• [Exercise] Filtering the records below, copy only those lines that include the word "wash".

[Extracted data entries]
* * * * *

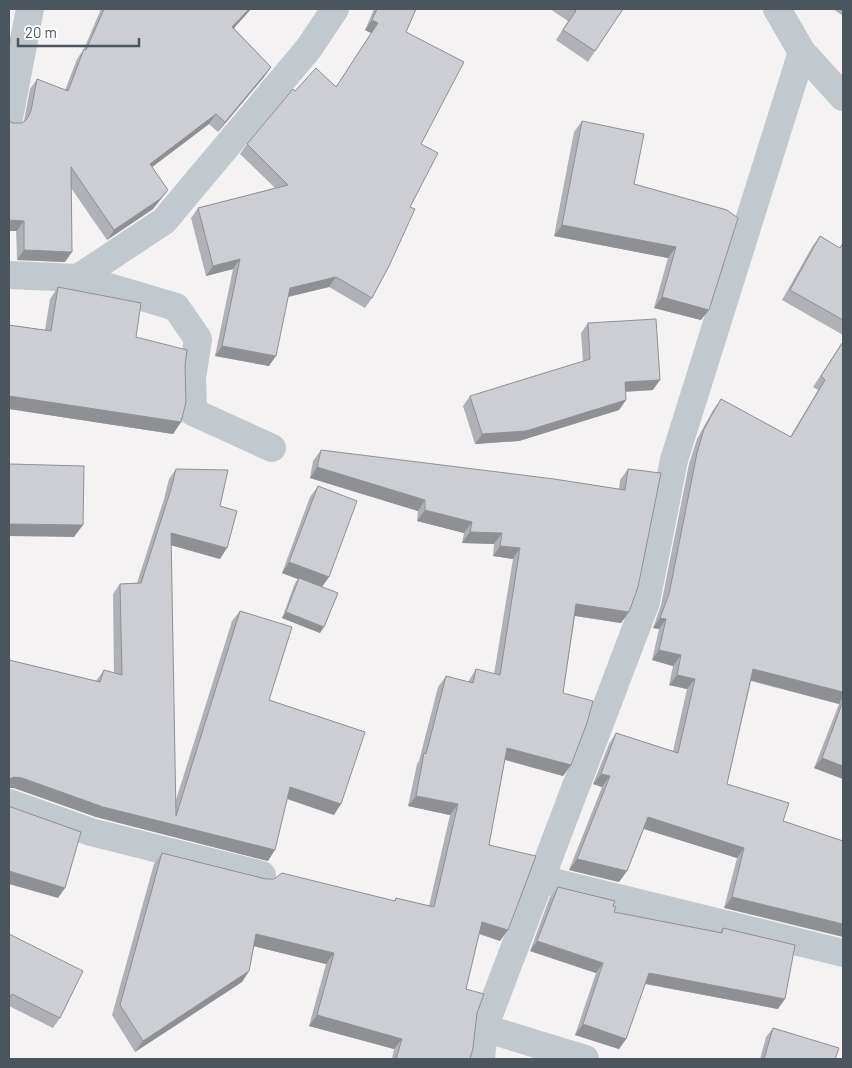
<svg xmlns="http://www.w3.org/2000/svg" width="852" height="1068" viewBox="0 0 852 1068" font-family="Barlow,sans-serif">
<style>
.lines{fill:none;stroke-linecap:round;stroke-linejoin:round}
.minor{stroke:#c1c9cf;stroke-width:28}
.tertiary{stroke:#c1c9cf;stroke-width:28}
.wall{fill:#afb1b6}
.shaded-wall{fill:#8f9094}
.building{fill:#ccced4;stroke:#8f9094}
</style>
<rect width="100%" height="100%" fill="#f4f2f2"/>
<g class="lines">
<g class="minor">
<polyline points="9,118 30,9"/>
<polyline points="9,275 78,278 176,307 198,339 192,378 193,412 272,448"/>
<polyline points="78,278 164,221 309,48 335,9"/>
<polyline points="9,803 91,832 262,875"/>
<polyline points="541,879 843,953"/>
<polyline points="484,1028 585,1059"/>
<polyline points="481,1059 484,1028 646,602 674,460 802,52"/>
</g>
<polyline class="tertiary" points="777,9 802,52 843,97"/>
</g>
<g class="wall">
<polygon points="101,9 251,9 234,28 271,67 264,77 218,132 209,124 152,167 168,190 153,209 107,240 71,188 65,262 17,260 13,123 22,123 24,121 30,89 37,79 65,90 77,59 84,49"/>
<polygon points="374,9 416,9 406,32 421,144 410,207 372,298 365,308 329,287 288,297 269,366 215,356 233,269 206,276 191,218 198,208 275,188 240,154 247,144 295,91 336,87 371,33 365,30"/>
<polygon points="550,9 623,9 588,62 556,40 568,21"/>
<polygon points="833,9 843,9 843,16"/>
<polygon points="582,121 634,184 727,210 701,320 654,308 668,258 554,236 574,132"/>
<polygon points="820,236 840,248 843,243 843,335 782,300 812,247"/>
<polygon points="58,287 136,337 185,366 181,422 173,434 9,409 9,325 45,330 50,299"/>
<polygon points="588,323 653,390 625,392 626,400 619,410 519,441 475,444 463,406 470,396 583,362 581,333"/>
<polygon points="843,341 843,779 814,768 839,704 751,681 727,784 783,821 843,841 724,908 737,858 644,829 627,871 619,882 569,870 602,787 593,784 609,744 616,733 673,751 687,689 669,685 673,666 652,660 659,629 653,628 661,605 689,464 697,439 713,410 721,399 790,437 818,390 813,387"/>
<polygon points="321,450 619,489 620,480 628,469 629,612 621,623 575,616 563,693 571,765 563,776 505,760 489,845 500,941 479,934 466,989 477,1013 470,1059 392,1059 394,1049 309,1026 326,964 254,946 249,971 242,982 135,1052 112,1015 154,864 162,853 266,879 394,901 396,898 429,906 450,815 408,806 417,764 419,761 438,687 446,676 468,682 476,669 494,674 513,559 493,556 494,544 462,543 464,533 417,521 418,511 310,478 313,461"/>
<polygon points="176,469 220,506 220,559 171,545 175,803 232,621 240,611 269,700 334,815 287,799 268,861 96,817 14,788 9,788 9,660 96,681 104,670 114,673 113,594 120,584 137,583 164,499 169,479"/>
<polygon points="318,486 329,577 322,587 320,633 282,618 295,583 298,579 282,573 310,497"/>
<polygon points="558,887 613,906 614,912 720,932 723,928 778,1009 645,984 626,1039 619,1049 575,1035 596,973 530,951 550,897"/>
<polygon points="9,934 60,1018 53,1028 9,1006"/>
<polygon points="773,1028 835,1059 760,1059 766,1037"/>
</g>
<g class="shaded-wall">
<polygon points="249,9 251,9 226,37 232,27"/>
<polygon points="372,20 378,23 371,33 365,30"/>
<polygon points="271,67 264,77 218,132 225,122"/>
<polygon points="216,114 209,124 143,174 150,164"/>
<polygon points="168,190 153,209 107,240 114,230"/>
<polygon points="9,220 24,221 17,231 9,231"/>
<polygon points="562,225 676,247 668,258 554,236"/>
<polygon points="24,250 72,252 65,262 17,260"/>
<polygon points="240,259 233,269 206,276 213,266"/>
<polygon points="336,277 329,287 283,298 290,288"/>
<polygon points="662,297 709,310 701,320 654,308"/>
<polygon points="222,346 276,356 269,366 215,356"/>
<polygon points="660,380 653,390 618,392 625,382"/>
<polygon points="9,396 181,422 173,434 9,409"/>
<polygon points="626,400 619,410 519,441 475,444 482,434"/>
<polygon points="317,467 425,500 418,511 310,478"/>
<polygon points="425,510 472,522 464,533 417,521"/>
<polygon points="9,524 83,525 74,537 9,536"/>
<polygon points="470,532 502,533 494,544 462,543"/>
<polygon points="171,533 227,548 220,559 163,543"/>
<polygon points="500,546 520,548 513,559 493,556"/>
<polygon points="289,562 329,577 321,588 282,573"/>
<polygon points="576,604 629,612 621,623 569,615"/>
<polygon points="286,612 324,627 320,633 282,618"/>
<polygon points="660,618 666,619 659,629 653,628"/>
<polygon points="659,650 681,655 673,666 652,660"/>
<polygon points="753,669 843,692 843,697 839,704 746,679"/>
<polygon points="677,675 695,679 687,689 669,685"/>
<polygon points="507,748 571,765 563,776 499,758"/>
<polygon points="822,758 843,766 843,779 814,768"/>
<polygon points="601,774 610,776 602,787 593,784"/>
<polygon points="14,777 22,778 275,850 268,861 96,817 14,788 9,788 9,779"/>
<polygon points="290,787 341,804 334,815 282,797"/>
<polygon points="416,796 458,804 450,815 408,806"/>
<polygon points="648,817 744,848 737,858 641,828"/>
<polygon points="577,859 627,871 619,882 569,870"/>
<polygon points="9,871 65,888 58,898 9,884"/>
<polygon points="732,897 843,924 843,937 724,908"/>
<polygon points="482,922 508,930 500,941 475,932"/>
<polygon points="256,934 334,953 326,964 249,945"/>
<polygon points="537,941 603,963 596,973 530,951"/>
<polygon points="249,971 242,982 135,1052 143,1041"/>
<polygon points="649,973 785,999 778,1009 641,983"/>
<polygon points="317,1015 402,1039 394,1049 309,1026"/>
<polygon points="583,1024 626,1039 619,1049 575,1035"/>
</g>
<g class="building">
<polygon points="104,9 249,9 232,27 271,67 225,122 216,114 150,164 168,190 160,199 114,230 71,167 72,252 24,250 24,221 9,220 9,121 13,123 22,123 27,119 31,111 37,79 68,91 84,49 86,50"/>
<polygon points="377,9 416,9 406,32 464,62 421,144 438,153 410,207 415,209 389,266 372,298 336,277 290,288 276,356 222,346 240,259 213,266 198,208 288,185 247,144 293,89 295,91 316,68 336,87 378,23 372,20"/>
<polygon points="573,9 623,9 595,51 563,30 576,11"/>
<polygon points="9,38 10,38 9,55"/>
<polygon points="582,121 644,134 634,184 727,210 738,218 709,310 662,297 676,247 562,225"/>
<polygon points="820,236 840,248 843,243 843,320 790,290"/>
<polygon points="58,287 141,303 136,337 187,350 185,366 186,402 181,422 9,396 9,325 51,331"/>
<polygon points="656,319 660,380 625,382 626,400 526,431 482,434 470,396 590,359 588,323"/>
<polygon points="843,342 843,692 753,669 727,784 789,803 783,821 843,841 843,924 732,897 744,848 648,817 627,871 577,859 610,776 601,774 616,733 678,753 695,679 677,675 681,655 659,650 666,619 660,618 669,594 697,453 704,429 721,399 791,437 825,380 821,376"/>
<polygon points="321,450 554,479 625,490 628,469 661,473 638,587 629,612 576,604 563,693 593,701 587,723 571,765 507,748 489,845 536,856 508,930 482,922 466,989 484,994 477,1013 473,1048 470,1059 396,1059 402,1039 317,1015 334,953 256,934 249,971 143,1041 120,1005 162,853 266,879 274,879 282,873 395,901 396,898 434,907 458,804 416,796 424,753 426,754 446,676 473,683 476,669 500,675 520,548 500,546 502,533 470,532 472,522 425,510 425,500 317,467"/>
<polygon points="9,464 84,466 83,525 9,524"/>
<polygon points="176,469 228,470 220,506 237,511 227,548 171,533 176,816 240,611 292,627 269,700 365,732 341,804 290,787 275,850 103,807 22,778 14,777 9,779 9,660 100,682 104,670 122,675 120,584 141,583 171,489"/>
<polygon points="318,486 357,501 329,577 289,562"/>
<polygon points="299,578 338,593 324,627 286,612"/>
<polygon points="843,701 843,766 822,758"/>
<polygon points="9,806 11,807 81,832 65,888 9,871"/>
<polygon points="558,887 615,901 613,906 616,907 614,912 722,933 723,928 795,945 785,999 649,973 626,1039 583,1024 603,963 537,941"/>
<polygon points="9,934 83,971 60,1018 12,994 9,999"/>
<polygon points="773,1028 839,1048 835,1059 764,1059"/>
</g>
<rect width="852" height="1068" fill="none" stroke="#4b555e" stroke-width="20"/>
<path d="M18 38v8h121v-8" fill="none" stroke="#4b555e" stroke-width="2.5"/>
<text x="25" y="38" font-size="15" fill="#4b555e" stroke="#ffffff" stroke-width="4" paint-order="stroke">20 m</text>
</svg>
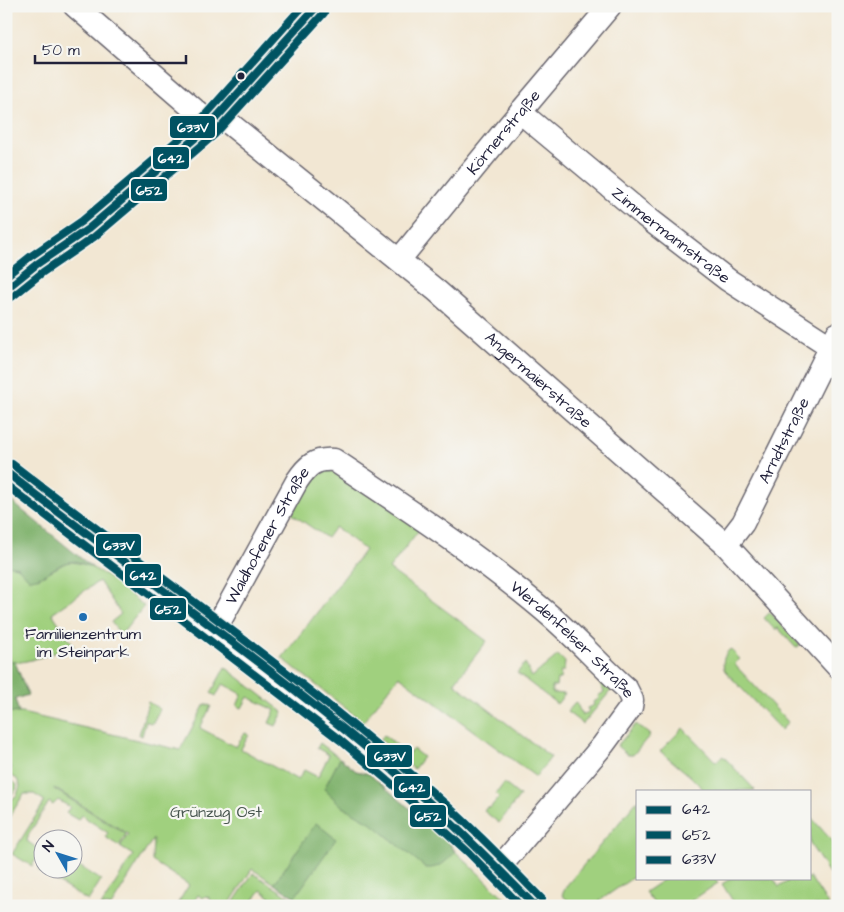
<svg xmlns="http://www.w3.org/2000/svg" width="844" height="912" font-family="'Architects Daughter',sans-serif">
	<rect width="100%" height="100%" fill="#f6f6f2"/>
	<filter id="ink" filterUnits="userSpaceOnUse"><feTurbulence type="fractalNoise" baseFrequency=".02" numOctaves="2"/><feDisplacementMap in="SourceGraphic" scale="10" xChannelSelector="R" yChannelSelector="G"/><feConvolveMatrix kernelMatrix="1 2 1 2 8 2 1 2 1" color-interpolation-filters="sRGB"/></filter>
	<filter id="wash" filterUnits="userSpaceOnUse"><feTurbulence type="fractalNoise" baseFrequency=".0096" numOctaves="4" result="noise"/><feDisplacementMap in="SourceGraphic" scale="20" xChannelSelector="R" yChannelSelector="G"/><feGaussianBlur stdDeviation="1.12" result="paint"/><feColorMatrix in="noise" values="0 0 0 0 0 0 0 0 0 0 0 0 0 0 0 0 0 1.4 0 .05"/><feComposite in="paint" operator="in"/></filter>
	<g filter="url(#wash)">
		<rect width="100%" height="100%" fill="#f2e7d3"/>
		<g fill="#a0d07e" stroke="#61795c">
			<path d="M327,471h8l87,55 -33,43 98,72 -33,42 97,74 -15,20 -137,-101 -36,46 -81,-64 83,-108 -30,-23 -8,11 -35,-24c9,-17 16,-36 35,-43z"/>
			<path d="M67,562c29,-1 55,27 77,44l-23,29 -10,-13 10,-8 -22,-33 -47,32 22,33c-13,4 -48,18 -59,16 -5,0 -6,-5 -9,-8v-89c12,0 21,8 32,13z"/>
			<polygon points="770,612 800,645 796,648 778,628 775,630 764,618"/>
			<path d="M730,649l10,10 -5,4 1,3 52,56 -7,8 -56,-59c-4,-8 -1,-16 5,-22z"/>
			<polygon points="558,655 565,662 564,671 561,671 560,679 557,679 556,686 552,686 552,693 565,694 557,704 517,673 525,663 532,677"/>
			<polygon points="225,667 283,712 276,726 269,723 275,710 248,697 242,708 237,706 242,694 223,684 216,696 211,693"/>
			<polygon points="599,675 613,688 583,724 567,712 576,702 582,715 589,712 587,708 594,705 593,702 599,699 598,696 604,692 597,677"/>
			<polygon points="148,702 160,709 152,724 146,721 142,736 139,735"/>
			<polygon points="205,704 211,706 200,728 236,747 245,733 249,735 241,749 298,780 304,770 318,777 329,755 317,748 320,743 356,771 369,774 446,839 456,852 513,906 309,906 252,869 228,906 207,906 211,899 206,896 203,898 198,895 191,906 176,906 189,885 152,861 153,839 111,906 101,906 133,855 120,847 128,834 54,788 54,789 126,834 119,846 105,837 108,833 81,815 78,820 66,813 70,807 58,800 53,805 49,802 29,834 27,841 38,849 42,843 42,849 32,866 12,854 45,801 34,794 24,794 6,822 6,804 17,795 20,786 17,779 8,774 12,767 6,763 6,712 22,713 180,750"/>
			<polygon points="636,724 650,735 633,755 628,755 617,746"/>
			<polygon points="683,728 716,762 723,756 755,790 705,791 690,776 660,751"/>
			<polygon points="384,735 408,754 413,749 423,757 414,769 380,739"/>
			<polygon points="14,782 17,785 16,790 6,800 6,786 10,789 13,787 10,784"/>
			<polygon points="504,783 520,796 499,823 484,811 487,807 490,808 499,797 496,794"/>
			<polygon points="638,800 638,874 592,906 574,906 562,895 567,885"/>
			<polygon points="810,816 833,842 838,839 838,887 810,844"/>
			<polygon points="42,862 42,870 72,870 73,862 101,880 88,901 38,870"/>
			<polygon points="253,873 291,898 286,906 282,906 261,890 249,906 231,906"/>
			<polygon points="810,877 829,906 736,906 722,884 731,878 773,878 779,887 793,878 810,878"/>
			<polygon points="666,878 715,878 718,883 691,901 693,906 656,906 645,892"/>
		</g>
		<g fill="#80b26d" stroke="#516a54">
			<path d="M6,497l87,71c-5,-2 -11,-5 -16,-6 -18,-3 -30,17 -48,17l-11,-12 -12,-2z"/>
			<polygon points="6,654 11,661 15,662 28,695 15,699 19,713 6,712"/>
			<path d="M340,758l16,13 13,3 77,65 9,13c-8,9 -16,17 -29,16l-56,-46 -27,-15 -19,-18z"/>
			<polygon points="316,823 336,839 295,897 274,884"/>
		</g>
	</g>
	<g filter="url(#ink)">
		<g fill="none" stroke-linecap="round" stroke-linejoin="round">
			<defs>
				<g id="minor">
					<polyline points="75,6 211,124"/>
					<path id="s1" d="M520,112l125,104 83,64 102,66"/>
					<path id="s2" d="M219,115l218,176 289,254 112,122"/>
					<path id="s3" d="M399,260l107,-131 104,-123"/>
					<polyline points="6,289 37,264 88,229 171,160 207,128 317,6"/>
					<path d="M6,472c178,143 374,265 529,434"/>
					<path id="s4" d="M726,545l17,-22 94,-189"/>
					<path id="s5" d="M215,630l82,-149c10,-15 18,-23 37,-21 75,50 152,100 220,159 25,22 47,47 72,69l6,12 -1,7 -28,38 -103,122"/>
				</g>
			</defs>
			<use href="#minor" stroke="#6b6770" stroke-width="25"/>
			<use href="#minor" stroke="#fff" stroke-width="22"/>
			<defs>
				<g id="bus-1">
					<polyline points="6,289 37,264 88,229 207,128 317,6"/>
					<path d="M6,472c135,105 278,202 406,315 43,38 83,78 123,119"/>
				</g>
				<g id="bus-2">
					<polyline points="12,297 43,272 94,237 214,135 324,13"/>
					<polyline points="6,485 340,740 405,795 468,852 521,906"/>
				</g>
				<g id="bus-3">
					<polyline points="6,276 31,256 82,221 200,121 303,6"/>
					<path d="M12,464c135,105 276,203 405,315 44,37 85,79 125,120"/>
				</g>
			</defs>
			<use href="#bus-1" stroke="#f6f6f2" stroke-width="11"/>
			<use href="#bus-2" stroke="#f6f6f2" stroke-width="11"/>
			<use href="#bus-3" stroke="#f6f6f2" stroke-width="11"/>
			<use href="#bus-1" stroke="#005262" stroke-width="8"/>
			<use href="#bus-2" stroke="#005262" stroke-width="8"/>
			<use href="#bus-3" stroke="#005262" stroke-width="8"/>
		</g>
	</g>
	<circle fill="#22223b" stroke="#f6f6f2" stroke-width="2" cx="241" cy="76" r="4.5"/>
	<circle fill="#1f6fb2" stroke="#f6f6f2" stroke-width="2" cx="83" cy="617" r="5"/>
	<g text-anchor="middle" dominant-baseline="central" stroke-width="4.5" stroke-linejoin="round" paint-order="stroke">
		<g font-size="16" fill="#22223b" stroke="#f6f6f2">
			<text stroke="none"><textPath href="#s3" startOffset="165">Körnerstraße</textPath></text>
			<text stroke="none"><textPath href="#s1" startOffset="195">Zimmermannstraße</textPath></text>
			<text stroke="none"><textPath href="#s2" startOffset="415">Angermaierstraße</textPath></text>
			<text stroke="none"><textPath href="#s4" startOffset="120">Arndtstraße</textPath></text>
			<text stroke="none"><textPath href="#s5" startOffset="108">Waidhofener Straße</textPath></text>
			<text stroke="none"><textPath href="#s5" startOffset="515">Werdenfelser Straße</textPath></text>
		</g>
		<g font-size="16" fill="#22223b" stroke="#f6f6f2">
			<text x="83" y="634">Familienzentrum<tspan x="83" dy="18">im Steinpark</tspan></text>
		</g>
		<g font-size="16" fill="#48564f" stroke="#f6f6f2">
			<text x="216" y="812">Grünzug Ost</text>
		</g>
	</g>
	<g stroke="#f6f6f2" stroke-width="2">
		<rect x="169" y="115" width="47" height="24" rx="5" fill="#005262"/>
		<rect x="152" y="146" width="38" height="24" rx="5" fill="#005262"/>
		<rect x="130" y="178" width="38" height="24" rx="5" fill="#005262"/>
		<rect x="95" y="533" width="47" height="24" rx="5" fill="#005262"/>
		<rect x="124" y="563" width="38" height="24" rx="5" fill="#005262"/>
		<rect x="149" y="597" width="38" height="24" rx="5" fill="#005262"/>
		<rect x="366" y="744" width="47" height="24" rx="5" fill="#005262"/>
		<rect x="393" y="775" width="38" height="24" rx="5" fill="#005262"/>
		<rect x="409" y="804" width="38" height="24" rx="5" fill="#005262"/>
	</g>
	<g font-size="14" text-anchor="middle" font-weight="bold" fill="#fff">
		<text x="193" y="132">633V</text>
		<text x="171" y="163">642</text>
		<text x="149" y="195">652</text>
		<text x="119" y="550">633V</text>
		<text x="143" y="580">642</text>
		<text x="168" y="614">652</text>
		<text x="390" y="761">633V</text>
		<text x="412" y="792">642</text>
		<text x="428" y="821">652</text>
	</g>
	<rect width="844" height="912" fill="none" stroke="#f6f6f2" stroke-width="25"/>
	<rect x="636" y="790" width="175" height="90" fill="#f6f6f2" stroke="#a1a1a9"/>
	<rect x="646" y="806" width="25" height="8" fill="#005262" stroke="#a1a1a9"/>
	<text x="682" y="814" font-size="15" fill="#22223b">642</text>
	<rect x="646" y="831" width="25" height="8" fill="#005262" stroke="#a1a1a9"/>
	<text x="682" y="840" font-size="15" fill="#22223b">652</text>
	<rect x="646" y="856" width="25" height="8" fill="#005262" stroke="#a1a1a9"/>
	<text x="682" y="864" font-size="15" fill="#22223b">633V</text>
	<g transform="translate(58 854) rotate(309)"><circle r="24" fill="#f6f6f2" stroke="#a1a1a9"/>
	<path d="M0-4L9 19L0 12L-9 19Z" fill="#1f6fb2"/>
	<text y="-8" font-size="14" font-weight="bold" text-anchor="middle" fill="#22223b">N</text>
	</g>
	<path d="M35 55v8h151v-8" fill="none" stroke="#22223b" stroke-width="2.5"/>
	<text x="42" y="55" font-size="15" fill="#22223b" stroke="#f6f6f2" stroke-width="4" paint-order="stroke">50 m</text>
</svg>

* * * * *

• [Solution to this exercise]
	<filter id="wash" filterUnits="userSpaceOnUse"><feTurbulence type="fractalNoise" baseFrequency=".0096" numOctaves="4" result="noise"/><feDisplacementMap in="SourceGraphic" scale="20" xChannelSelector="R" yChannelSelector="G"/><feGaussianBlur stdDeviation="1.12" result="paint"/><feColorMatrix in="noise" values="0 0 0 0 0 0 0 0 0 0 0 0 0 0 0 0 0 1.4 0 .05"/><feComposite in="paint" operator="in"/></filter>
	<g filter="url(#wash)">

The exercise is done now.